Please return the lines below verbatim, beginning at the one that has "XMLHttpRequest 对象已被创建，但尚未调用 open方法。" and stopping after the one that has "the project well organized.", and add no other lines.

Data to process:
▼▼▼

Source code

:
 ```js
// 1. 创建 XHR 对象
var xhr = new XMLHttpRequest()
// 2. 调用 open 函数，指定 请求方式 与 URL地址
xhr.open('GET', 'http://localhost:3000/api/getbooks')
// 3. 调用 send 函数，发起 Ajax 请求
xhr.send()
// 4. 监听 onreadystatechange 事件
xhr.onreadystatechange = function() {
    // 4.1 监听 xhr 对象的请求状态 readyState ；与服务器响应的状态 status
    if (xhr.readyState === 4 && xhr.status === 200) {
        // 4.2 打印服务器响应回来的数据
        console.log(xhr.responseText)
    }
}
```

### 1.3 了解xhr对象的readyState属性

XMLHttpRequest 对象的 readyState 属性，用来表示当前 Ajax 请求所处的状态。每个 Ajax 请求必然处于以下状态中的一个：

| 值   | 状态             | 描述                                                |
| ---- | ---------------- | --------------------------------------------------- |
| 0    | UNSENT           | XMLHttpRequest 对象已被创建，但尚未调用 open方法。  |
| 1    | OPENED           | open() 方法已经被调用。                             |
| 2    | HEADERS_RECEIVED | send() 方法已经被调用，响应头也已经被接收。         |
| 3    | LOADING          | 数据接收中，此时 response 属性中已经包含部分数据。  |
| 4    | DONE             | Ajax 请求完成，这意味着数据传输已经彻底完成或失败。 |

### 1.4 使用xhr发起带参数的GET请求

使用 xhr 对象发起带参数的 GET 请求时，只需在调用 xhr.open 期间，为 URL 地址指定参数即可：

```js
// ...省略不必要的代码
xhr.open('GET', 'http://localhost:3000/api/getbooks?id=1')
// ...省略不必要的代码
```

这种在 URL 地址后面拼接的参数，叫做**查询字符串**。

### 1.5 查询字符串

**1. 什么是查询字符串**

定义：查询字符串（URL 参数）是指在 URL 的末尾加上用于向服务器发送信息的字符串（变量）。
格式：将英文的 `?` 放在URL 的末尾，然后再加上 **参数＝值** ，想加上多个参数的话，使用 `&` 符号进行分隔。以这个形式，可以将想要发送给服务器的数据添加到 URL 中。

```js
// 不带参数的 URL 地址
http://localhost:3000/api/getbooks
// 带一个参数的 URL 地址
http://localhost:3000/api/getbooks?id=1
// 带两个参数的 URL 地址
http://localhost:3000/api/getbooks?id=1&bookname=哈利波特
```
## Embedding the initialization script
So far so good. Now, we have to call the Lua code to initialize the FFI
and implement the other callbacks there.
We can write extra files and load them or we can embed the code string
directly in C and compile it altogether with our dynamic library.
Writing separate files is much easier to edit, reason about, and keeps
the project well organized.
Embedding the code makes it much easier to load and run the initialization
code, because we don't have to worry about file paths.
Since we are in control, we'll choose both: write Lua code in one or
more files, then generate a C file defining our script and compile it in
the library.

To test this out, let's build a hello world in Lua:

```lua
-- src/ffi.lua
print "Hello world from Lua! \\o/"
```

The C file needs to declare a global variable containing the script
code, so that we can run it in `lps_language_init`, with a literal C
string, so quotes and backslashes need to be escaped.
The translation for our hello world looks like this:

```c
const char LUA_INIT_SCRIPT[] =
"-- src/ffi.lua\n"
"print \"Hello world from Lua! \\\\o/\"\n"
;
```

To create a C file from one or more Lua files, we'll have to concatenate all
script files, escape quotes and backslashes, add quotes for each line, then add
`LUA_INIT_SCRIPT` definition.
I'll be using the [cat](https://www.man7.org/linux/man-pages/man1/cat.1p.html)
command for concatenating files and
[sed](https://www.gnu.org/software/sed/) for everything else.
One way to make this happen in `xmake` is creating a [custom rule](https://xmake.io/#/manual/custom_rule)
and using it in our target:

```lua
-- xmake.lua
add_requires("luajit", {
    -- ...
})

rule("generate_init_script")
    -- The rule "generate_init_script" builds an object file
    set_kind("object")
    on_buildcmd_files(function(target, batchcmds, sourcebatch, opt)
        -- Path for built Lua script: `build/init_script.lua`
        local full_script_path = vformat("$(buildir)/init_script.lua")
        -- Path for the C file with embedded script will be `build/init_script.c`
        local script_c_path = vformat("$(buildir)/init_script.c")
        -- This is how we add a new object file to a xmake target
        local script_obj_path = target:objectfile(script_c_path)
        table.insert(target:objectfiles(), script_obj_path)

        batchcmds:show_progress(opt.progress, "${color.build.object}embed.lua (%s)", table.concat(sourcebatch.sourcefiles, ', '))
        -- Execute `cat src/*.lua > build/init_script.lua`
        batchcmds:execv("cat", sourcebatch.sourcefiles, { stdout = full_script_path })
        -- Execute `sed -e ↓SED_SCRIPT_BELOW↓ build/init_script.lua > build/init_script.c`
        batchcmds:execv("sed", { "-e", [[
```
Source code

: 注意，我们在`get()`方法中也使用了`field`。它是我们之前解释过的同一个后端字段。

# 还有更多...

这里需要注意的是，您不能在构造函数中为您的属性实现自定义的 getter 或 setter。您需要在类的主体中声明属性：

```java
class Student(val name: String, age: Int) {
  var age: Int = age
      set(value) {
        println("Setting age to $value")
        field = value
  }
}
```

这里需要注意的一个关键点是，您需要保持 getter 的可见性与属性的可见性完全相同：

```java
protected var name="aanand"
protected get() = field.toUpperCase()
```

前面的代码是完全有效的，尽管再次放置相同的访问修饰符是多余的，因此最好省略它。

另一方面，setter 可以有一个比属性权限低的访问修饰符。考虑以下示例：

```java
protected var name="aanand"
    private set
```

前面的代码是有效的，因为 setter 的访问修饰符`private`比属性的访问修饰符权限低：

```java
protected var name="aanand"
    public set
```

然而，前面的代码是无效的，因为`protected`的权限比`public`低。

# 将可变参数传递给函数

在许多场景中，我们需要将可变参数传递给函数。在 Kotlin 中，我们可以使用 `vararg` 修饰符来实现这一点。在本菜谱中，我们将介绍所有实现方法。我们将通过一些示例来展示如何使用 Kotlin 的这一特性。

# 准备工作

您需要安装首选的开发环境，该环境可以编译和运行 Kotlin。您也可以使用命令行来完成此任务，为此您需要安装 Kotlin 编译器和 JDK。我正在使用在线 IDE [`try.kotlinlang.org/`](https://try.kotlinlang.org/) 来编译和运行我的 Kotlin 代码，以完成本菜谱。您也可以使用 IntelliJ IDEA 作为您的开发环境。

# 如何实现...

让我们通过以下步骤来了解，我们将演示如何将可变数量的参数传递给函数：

▲▲▲

Response box:
| 0    | UNSENT           | XMLHttpRequest 对象已被创建，但尚未调用 open方法。  |
| 1    | OPENED           | open() 方法已经被调用。                             |
| 2    | HEADERS_RECEIVED | send() 方法已经被调用，响应头也已经被接收。         |
| 3    | LOADING          | 数据接收中，此时 response 属性中已经包含部分数据。  |
| 4    | DONE             | Ajax 请求完成，这意味着数据传输已经彻底完成或失败。 |

### 1.4 使用xhr发起带参数的GET请求

使用 xhr 对象发起带参数的 GET 请求时，只需在调用 xhr.open 期间，为 URL 地址指定参数即可：

```js
// ...省略不必要的代码
xhr.open('GET', 'http://localhost:3000/api/getbooks?id=1')
// ...省略不必要的代码
```

这种在 URL 地址后面拼接的参数，叫做**查询字符串**。

### 1.5 查询字符串

**1. 什么是查询字符串**

定义：查询字符串（URL 参数）是指在 URL 的末尾加上用于向服务器发送信息的字符串（变量）。
格式：将英文的 `?` 放在URL 的末尾，然后再加上 **参数＝值** ，想加上多个参数的话，使用 `&` 符号进行分隔。以这个形式，可以将想要发送给服务器的数据添加到 URL 中。

```js
// 不带参数的 URL 地址
http://localhost:3000/api/getbooks
// 带一个参数的 URL 地址
http://localhost:3000/api/getbooks?id=1
// 带两个参数的 URL 地址
http://localhost:3000/api/getbooks?id=1&bookname=哈利波特
```
## Embedding the initialization script
So far so good. Now, we have to call the Lua code to initialize the FFI
and implement the other callbacks there.
We can write extra files and load them or we can embed the code string
directly in C and compile it altogether with our dynamic library.
Writing separate files is much easier to edit, reason about, and keeps
the project well organized.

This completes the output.